Os dias se transformaram nas semanas. Em junho - ainda sem uma canoa e declarando-se uma “vítima da falsidade” - Livingstone foi tão longe a ponto de seguir o conselho dos árabes e usar a força para obter seu dinheiro de volta de um chefe local ou finalmente pegar a canoa que ele era. prometido. "Ele está no campo há muito tempo e está perdendo o contato com a realidade e ficando cada vez mais desesperado para viajar", diz Wisnicki. "Ele começa a assumir alguns dos métodos que os traficantes de escravos usam para controlar a população local."

Então Livingstone enviou alguns homens para a aldeia vizinha com as instruções para “ligar e dar-lhe uma surra” se o chefe ainda não cooperasse. “Na escala da violência existente naquela região naquela época, isso não é tão significativo”, diz Wisnicki. "Mas o fato de que Livingstone deu um passo nesse caminho é um grande negócio".

Em 15 de julho, no entanto, Livingstone foi abruptamente acordado de seu estupor. Os comerciantes - seus amigos - entraram em um movimentado mercado nas proximidades e começaram a disparar armas aleatoriamente contra a multidão e incendiaram aldeias vizinhas, matando pelo menos 300 pessoas, muitas delas mulheres e crianças. Livingstone nunca tinha testemunhado tal atrocidade antes, e ele foi "esmagado, devastado e espiritualmente quebrado", diz Wisnicki. Nas próprias palavras de Livingstone: “Fiquei tão envergonhado com a sangrenta empresa muçulmana em que me vi incapaz de olhar para o Manyema. . . Este massacre foi a cena mais terrível que já vi.

"É um alerta, " diz Wisnicki. "Ele percebe que ele começou a seguir o caminho errado."

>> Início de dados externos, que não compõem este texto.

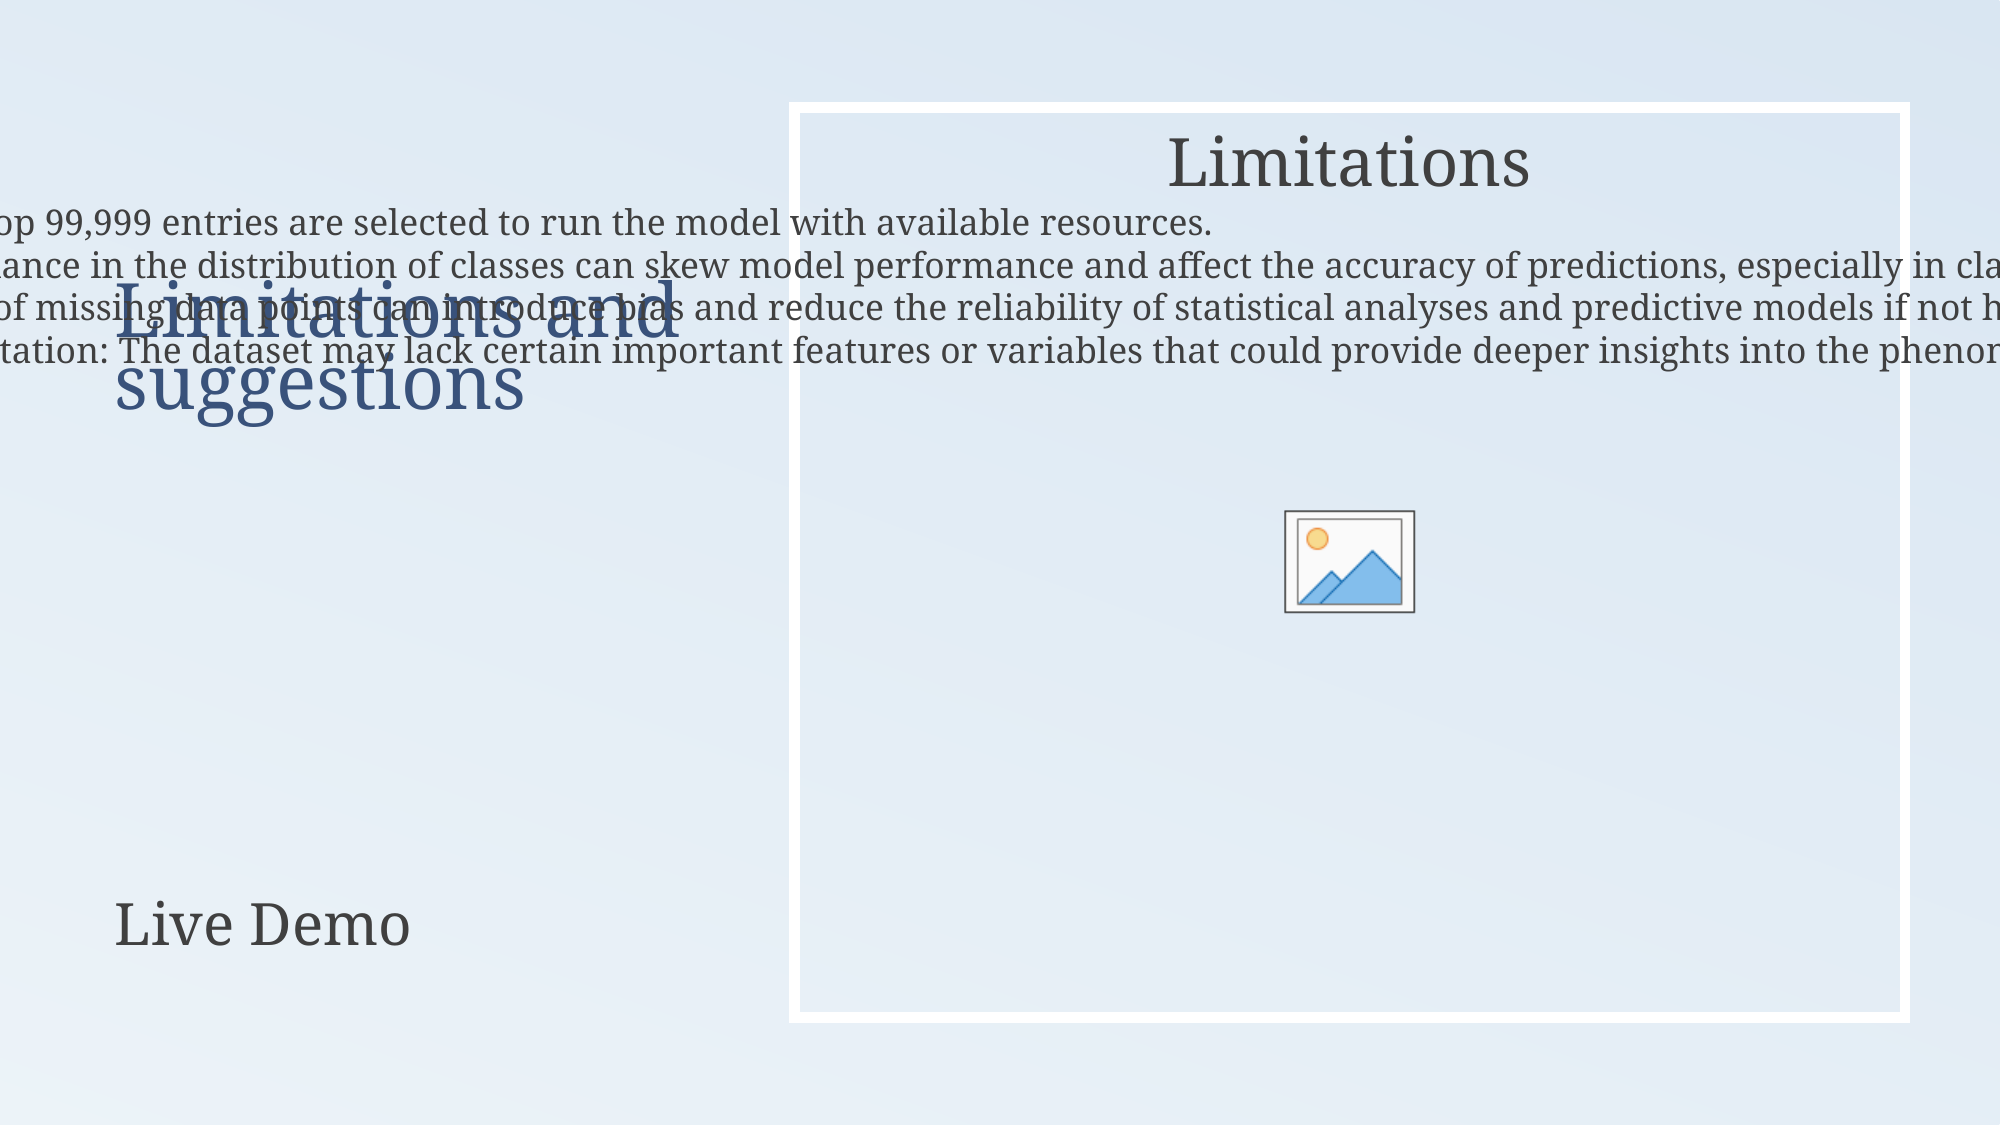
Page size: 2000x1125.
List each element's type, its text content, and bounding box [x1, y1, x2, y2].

title Limitations and suggestions [99, 112, 750, 432]
picture [799, 112, 1900, 1013]
list Live Demo [99, 887, 750, 1013]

Livingstone imediatamente deixou os comerciantes e decidiu refazer seus passos para o leste, trazendo-o para uma aldeia chamada Ujiji. "Ele pode ter sido falho e humano, mas foi guiado pelo grande ideal", diz Wisnicki. "Ele teve uma visão."

Lá, ele ouviu rumores de um inglês visto nas proximidades. O diário termina aí.

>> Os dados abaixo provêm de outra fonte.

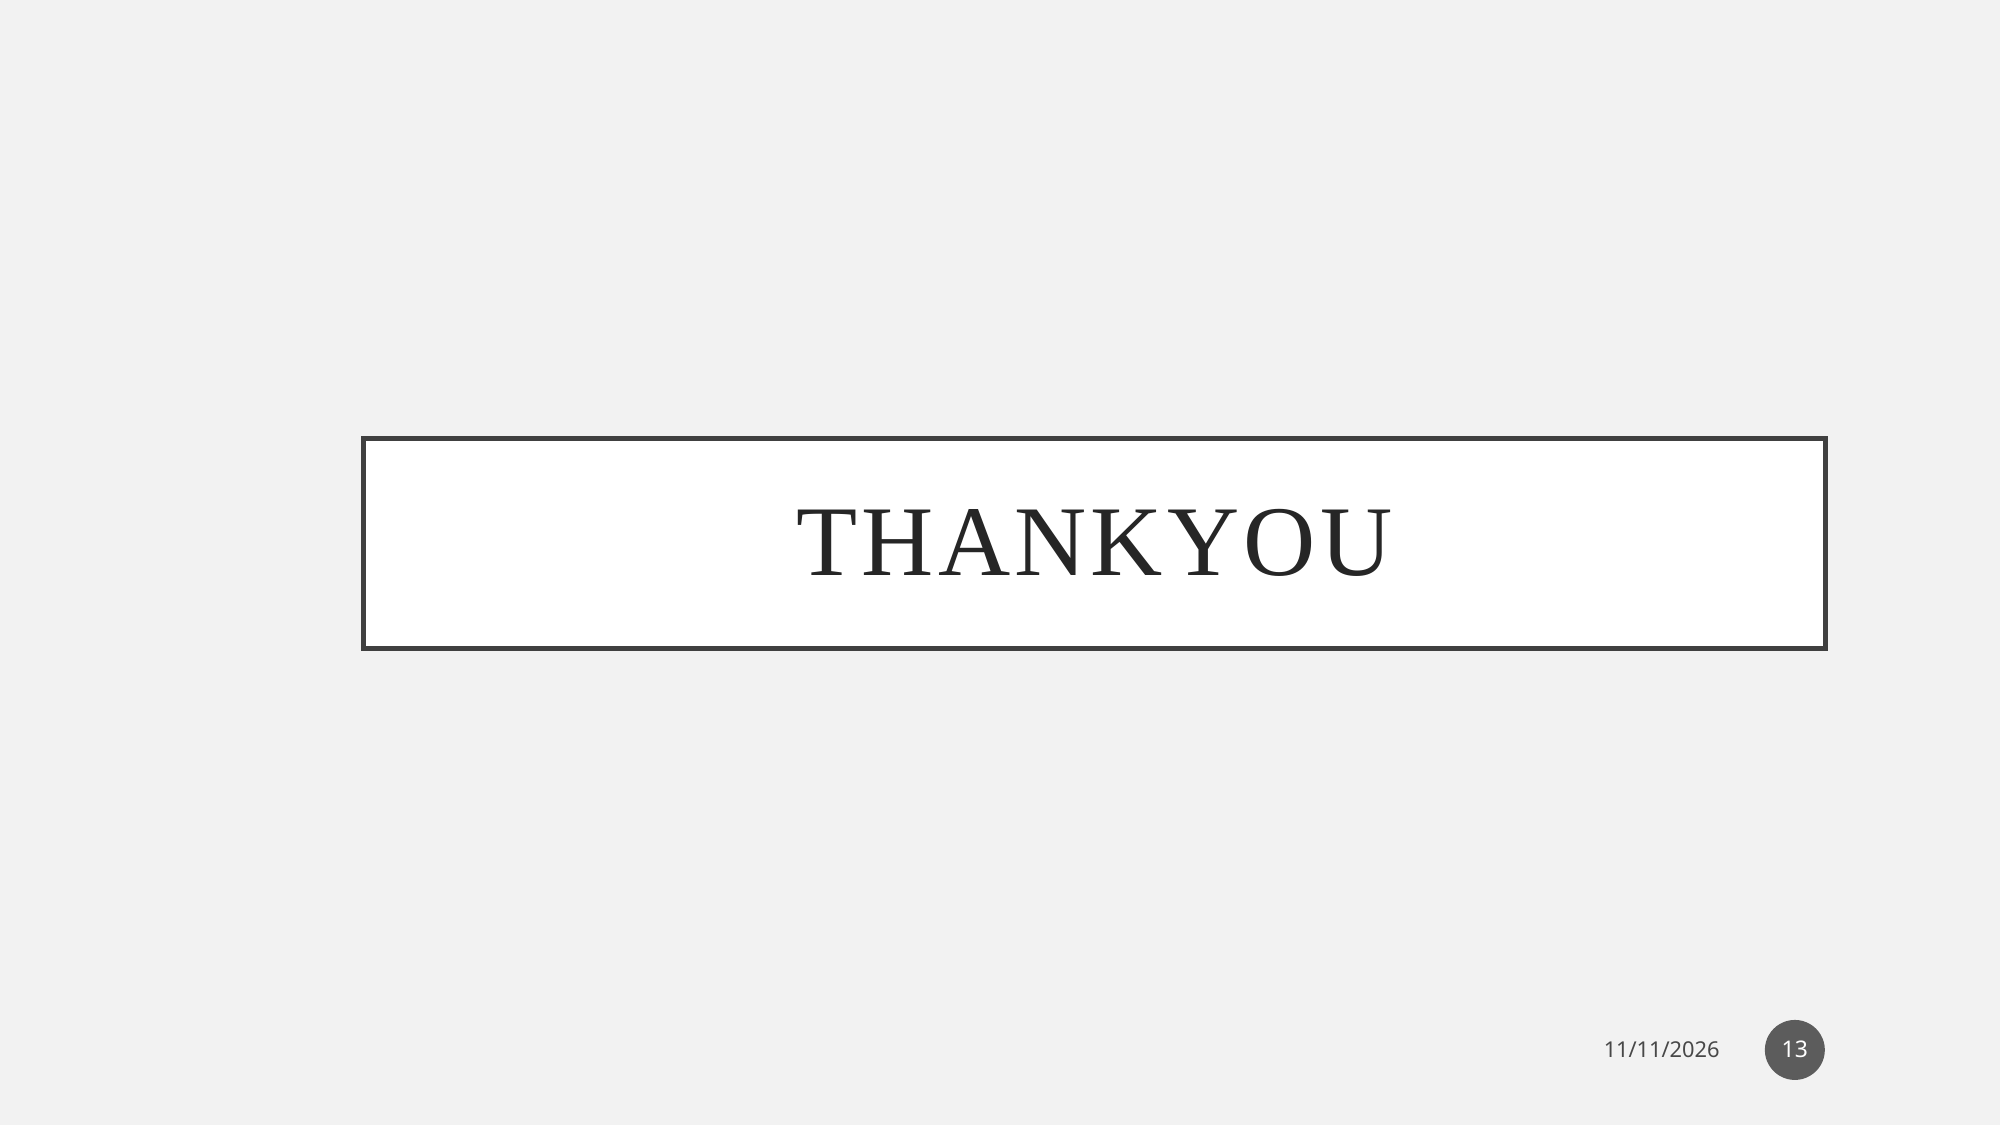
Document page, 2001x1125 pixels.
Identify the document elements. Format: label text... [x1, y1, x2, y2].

slide_number 13 [1764, 1019, 1825, 1080]
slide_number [1283, 1023, 1735, 1077]
title Thankyou [361, 436, 1828, 651]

Desde 1869, ninguém recebia qualquer tipo de comunicação de Livingstone. Então James Gordon Bennet, Jr., que publicou o New York Herald, decidiu que seu artigo "encontraria" Livingstone. A história, ele sabia, seria um sucesso entre os leitores. Então ele contratou Stanley, um jornalista e explorador galês, para encontrar Livingstone. A missão acabou levando dois anos, mas foi um sucesso. Uma semana ou duas depois que o diário de Livingstone termina, a história nos diz que Stanley recebeu o famoso médico com a frase “Dr. Livingstone, eu presumo?

"A partir daí, tudo muda", diz Wisnicki. Livingstone volta a ser o abolicionista e o herói, seu flerte com a corrupção moral registrado apenas nas páginas desbotadas de seu diário de retalhos. Além disso, Stanley fornecia novos cadernos para Livingstone, então ele desistiu do jornal e escreveu vários outros diários antes de morrer dois anos depois. Apesar de nenhum desses diários apresentar os mesmos desafios de legibilidade do jornal, Wisnicki está atualmente transcrevendo-os para que os interessados ​​possam ter uma visão completa da última viagem de Livingstone à África.

Quanto a Livingstone, alguns críticos se perguntam o que ele teria pensado em ter seus mais profundos segredos e sentimentos expostos para todos lerem, anos após sua morte. “Parte de sua visão foi informar o mundo sobre o que estava acontecendo na África com o tráfico de escravos”, diz Wisnicki. "Então eu acho que ele teria aprovado."